One month later and the prison cell still hadn't quite grown on me. I heard the groans of other inmates as they stirred from sleep. I'd already been awake.

I was always awake.

I tried to tell myself that it was because I didn't trust anyone in this prison to not hurt me in my sleep. I needed to be awake to protect myself. But the truth was that I was afraid.

I was afraid that I'd wake up surrounded by bodies.

I'd lost trust in other people because I'd lost trust in myself. My soul was stained, filthy, and I couldn't fix it. And so I breathed, I ate and I moved like was really alive.

I was just glad Cassius, Azriel and Desmond weren't around to witness the pathetic state I'd reduced myself to.

Once the battle had ended, prominent members of the supernatural community had gathered for a meeting to discuss the aftermath.
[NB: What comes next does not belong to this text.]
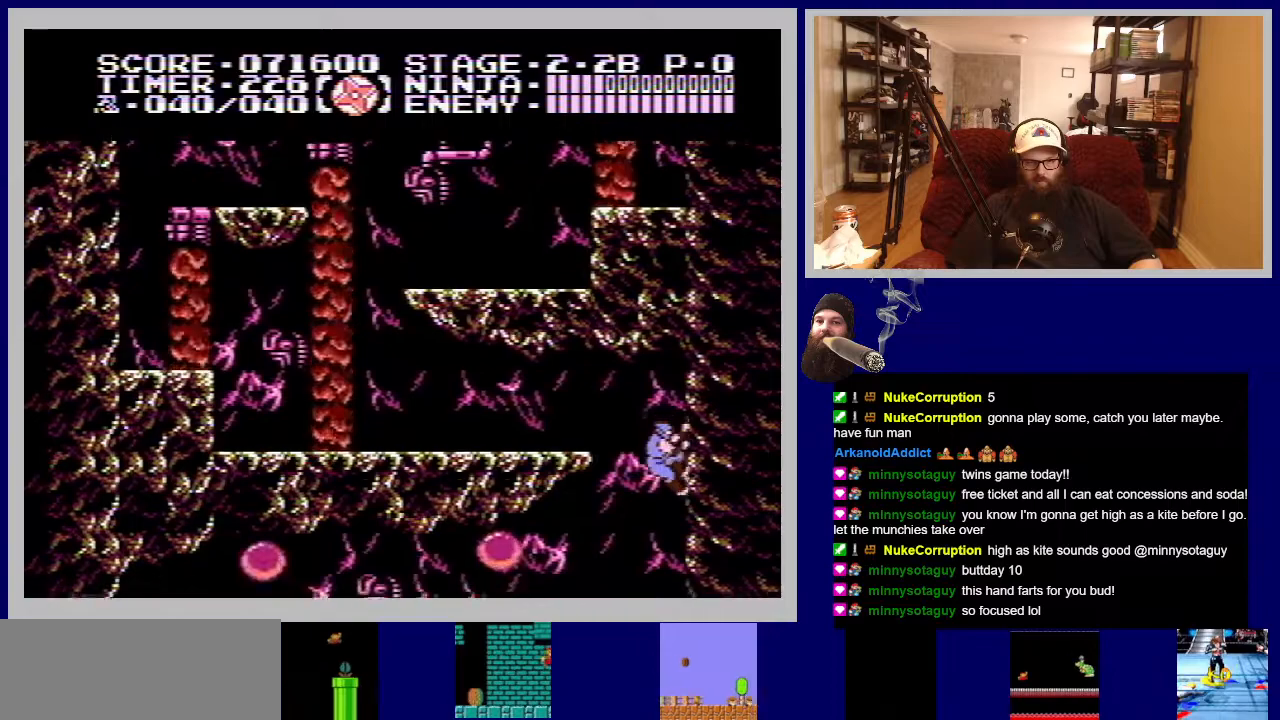
{"buttons": ["B", "DPAD_LEFT"], "events": [[183, "DPAD_LEFT", "down"], [483, "B", "down"], [483, "DPAD_DOWN", "up"]]}
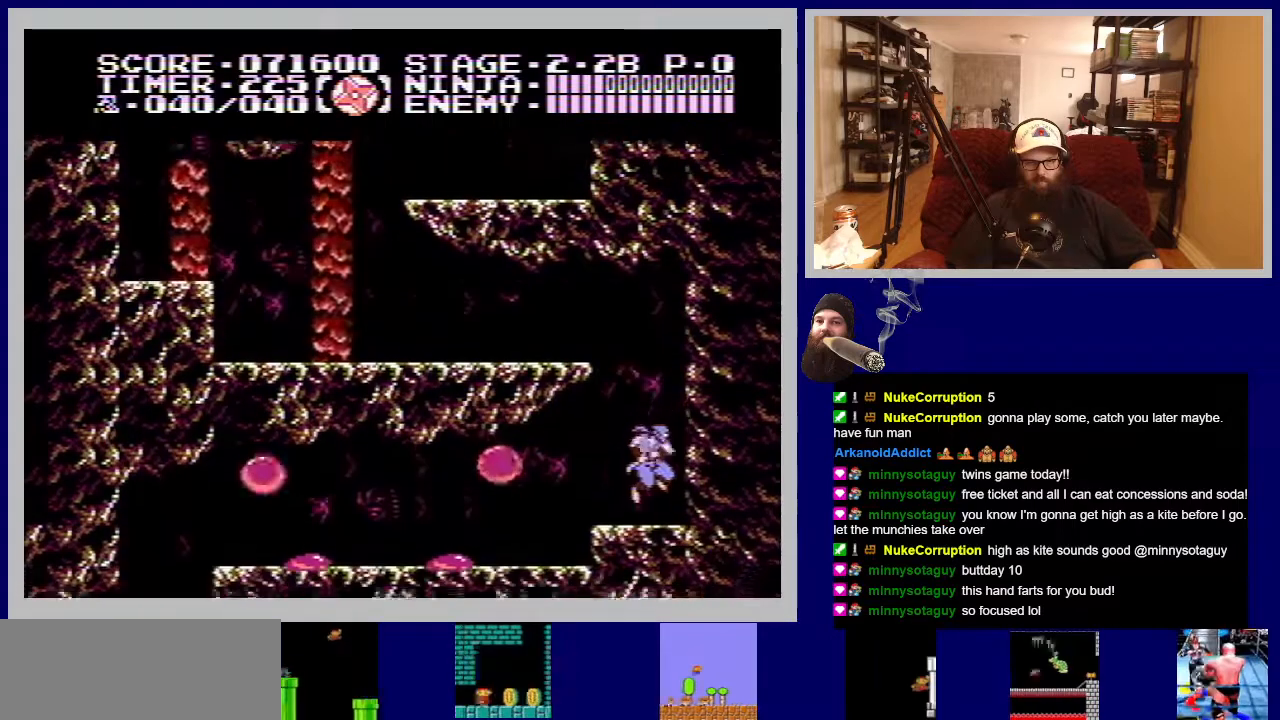
{"buttons": ["DPAD_LEFT"], "events": [[100, "B", "up"], [233, "B", "down"], [333, "B", "up"]]}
For the werewolves, it had been pack leaders in the area. Cassius had testified against his father and with supporting testimonies, his whole family had landed in prison until further notice.

For the vampires, different clans sent forth their leaders. Desmond was part of the Uris Clan but he wasn't important enough to attend the meeting despite all he'd done. The warlocks didn't have clans or packs so those directly connected with the issue were allowed to attend the meeting. Over fifty warlocks had shown up, including Azriel and Rafia.

Shapeshifters worked the same way as the warlocks did and I would have been at that meeting, if I were still shapeshifter.

It hurt so much that it became hard to breathe when I remembered the wind rustling my wings as an eagle, the solid ground beneath my paws as I raced through the woods in my favorite form and the beautiful magic I'd wielded at my fingertips as one of the most powerful shapeshifters of my age. One batch of chemicals had turned me from a protector to someone that had to be protected.

But I could have handled that pain, mended with time until shifting became a distant memory if it weren't for all I'd done.

I'd killed forty-two innocent people. I'd drawn out their deaths, tortured them in the worst possible ways and savored it all. I remembered each one and beneath closed lids, they were all I saw.

Some of them had been as young as sixteen.

I couldn't live with that. I didn't deserve to live with that just as much as they hadn't deserved to die. On those dark nights, when those faces became too haunting, when their cries had me shaking and crying in the corner of the cell apologizing to nothing but air, I hated this dark, dingy cell the most.

I needed light, I needed air and I needed to breath.

Yesterday night had been one of those nights when the real world had faded and phantom ghosts had broken me over and over again. In the faint light of day, I was numb. A cell guard came forward and pushed a plate of rice and beans through the slats in the cell.

I ate it because I had to but I'd forgotten what it felt like to want to do things anymore.

My thoughts were particularly depressing today, considering it had been a month. It was an anniversary of sorts. My mind flashed back to that dreadful meeting that had sealed my fate.

According to Azriel, the vampire clans and the warlocks had been the most rational and fair. They'd wanted anyone found dealing the drug to be punished with jail time and argued for a more brutal punishment of anyone that had been found manufacturing it. The werewolves had been more abrasive; calling for more than just jail time for those that dealt the drug. The shapeshifters wanted jail-time for anyone associated with the drug because they were afraid those that had been infected would relapse.